JODRELL Bank can claim to have played a crucial role in recording man’s first steps on the moon. Next Tuesday (July 21), the world marks the 40th anniversary of Neil Armstrong’s historic walk and immortal words.

And the Express has taken a look at several momentous occasions when the Lovell telescope turned its attention towards the 2,160 mile-wide rock forever orbiting the earth.

During the Cold War era, Jodrell Bank found itself tracking both sides, Americans and Soviets, on moon orbits at various times.

The Lovell Telescope‘s first significant act of the "Space Race" was, in October 1957, to monitor the carrier rocket of Sputnik I, the world’s first artificial satellite, launched by the Soviets.

Sir Bernard Lovell and his crack team of scientists and astronomers also tracked Sputnik 2 in the same year, while it was carrying Russian spacedog Laika.

At this time, Jodrell also helped the US Air Force in Project Able, the forerunner of the subsequently historic Apollo missions – in their attempts to send rockets to the Moon.

And in 1959, there was yet more help for the Russians at their request, as scientists at the Lower Withington site tracked the Soviet Luna 2 mission, which was the first rocket to ever reach the moon.

One month later, in October 1959, Jodrell received a signal from Lunik 3, a Soviet rocket, which became the first to ever successfully photograph the "far side of the moon".

A new decade saw the observatory swinging into action once more by sending control signals to NASA’s Pioneer V deep space probe in 1960.

But it was six years later that Jodrell first took part in a truly monumental moon mission – and one with an astonishing twist involving a tabloid newspaper and an example of true English ingenuity.

Jodrell’s scientists from the depths of Cheshire had begun picking up signals from space which would turn out to be the first-ever pictures sent from the surface of the moon.

They were eavesdropping on a transmission from Soviet spacecraft Luna 9 as it sent coded signals back to earth, and realised these were of the type used in early fax machines.

As a result, a fax machine was borrowed from the Daily Express offices in Manchester and hooked up to a Jodrell telescope.
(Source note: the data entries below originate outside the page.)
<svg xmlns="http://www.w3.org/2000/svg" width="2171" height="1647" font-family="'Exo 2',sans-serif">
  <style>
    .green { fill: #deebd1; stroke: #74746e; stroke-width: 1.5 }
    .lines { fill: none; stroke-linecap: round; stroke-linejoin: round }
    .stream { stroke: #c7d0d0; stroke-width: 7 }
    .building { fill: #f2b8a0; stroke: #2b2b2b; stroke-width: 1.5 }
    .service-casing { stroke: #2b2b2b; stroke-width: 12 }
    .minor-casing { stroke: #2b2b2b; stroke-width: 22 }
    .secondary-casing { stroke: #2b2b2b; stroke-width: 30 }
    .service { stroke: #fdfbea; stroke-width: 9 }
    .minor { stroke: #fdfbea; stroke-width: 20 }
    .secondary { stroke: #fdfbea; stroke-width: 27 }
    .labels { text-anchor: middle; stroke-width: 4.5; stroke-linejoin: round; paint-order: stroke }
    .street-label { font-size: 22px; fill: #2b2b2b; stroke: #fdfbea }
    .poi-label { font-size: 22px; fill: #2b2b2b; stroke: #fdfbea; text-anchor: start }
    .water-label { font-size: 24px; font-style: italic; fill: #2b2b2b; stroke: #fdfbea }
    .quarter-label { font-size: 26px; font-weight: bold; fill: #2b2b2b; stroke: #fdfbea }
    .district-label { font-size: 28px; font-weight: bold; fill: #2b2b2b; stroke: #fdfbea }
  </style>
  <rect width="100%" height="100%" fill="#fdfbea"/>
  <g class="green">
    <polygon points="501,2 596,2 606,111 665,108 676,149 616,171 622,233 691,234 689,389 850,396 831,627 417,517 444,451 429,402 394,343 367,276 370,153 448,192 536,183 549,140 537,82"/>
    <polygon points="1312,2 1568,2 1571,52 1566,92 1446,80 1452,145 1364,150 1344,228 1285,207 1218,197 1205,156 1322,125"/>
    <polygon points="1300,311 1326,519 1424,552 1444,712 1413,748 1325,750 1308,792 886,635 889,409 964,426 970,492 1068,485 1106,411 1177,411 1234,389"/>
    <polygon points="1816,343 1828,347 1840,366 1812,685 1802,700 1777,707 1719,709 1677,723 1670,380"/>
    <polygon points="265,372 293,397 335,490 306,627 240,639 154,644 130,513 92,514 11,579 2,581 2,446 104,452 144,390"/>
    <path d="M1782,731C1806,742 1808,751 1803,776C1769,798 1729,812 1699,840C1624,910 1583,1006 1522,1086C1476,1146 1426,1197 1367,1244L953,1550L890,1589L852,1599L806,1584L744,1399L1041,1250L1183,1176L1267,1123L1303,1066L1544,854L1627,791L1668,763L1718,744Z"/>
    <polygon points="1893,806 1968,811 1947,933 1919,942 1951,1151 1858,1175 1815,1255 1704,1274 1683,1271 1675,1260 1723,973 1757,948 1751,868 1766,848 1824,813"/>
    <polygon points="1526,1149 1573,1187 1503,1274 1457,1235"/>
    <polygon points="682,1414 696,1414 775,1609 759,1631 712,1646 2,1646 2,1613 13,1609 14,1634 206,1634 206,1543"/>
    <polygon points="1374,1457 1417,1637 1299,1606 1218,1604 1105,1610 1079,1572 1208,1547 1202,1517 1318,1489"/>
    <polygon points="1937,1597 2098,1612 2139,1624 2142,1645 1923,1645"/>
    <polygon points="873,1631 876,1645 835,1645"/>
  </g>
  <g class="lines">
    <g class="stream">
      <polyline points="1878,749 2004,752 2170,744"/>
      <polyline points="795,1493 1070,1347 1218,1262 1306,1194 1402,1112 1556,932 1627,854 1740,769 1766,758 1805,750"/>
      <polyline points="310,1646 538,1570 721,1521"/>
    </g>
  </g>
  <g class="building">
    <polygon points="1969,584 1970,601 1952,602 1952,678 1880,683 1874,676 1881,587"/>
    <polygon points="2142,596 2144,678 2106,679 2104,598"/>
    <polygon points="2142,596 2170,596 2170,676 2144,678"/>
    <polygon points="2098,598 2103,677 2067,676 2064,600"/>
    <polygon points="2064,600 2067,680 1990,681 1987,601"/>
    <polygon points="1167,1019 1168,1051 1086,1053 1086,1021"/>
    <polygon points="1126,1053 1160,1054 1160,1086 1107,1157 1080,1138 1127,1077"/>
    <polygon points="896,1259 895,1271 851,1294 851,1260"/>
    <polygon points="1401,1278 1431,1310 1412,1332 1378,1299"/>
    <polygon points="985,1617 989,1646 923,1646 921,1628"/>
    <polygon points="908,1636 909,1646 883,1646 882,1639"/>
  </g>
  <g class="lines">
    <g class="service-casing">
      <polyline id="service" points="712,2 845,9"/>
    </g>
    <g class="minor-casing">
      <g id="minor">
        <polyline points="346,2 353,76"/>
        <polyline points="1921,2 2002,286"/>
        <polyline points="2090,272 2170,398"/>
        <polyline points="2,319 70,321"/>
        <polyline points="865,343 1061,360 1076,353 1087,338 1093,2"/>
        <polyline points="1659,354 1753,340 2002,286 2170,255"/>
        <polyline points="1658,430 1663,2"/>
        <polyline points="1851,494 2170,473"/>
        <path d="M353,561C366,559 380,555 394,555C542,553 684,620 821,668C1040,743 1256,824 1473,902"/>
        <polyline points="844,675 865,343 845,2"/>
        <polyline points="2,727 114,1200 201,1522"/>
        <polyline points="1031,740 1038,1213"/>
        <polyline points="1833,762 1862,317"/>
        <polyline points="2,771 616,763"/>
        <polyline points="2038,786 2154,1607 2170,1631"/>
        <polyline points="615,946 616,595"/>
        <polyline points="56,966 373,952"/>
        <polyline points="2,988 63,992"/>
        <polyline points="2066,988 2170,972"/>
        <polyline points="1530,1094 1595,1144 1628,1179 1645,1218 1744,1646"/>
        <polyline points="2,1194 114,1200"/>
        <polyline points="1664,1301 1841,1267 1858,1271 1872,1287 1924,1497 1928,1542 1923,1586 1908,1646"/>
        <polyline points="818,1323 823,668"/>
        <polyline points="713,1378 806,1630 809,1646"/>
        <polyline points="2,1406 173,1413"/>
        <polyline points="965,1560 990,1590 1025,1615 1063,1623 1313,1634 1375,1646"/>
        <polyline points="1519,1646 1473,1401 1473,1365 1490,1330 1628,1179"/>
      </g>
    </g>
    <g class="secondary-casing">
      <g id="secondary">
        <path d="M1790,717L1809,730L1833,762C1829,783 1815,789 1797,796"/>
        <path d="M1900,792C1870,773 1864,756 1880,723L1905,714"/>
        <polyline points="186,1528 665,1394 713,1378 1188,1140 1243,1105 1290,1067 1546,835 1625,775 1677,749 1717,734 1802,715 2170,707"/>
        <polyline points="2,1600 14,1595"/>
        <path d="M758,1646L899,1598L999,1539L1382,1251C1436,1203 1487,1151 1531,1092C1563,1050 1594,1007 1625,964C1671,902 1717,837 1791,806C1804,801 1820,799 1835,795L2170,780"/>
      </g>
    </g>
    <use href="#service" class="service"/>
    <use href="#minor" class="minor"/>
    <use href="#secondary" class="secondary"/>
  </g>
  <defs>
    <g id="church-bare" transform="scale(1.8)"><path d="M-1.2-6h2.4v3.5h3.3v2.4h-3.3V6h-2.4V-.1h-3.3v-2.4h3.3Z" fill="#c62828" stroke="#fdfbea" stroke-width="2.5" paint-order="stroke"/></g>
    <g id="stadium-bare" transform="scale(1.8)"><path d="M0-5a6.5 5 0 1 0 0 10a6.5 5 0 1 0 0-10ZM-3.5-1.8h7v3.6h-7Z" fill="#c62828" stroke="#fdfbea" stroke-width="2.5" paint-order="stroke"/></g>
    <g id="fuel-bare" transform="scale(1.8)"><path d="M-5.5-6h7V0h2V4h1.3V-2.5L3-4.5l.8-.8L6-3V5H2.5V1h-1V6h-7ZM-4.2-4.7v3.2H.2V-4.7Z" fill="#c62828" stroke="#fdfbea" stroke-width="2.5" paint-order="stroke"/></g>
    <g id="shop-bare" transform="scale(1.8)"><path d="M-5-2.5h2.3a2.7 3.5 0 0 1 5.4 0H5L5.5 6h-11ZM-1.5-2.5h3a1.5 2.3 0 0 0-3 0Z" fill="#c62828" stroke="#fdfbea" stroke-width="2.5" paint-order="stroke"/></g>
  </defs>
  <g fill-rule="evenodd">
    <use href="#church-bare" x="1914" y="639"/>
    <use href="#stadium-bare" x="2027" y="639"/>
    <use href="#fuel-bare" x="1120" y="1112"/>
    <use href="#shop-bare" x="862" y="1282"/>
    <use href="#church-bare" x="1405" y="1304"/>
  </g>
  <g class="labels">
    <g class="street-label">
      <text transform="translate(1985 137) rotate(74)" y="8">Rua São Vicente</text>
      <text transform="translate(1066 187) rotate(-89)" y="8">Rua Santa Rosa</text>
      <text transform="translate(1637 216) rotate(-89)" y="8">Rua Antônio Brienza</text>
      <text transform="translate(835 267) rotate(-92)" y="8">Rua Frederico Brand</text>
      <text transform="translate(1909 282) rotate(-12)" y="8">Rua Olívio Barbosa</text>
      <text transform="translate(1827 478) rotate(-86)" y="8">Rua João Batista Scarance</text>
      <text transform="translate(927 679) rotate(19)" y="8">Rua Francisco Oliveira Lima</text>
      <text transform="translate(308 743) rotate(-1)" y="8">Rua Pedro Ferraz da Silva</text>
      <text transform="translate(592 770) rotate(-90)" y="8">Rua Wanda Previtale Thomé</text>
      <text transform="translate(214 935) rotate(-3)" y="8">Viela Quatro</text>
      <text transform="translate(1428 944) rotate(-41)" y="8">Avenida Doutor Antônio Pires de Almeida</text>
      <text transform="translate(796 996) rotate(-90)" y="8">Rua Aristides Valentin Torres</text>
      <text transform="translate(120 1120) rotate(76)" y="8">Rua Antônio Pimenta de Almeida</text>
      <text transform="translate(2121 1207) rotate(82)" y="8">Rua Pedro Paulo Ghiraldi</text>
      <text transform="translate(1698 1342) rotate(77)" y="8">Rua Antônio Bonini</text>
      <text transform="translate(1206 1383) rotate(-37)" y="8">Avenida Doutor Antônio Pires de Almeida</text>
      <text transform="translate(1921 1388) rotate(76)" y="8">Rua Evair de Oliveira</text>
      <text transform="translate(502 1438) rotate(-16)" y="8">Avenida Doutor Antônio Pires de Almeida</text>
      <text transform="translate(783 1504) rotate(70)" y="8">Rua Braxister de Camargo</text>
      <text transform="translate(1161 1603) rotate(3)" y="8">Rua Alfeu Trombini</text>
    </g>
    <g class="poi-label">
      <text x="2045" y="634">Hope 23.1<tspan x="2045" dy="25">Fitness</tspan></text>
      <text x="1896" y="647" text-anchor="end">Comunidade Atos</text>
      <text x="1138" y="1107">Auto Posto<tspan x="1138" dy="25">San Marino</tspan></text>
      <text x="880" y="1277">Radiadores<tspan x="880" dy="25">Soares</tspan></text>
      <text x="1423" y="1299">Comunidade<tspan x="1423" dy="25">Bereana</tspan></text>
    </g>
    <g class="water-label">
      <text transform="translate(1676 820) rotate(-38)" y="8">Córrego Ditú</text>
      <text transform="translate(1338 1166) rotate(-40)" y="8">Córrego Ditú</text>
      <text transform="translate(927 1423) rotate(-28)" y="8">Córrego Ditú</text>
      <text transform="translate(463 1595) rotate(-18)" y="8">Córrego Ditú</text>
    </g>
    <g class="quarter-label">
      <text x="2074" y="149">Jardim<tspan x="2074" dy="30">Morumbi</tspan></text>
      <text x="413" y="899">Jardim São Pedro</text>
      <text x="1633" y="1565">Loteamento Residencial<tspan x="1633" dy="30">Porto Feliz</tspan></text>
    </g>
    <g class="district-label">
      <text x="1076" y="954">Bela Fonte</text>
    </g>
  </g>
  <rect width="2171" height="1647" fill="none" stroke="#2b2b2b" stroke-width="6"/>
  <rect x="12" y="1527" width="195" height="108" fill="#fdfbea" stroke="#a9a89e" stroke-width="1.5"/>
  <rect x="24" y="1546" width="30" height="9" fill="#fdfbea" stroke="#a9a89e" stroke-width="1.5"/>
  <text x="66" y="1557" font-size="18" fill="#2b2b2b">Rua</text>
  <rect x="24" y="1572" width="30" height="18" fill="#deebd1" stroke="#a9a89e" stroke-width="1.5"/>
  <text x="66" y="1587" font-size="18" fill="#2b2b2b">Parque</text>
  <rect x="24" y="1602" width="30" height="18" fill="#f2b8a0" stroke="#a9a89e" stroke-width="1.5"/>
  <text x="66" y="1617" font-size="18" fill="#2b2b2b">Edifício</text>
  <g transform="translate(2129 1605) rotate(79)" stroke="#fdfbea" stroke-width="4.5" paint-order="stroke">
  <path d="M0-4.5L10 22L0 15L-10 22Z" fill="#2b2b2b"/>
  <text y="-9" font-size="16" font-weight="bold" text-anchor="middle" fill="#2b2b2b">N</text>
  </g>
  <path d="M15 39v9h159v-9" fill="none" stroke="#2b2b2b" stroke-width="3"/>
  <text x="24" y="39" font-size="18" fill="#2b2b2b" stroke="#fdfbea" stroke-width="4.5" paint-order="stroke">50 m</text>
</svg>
Amazingly, out came a picture of the moon’s crater-covered surface. The instantly world-famous photo (pictured) appeared in British newspapers the next day, before anyone in Moscow had even seen it. Jodrell Bank had scooped the Russians! It was Soviet space tracking away from the moon that occurred in 1967, when Jodrell followed the Venera 4 – the first spacecraft to enter the atmosphere of another planet (Venus).

Of course, the moon was to take centre stage again two years later – the 40th anniversary of which takes place next Tuesday (July 21, 1969).

And Jodrell Bank was right at the centre of the historic events that day. Because as NASA was attempting to put Neil Armstrong’s Eagle Lander on the moon, little known at the time the Russians also had a craft in space – and Jodrell was independently tracking both.The Russian spacecraft Luna 15 was unmanned but was orbiting the moon the day of the NASA landing – showing just how close the space race was (the Russians had in fact been ahead of the Americans for several years).

Jodrell scientists actually traced what is perhaps the space race’s least known major event. They watched as Luna 15 crashlanded on the moon’s surface at 3.50pm on July 21, just hours before the Americans finished their own landing and left.

Jodrell scientists ultimately had provided independent evidence that the Americans did actually walk on the moon – a global event that remains unique.

"It is clearly capturing imaginations once more, as Jodrell Bank Visitors Centre’s "Moonbounce" event this Sunday (July 19) to mark the 40th anniversary, is sold out.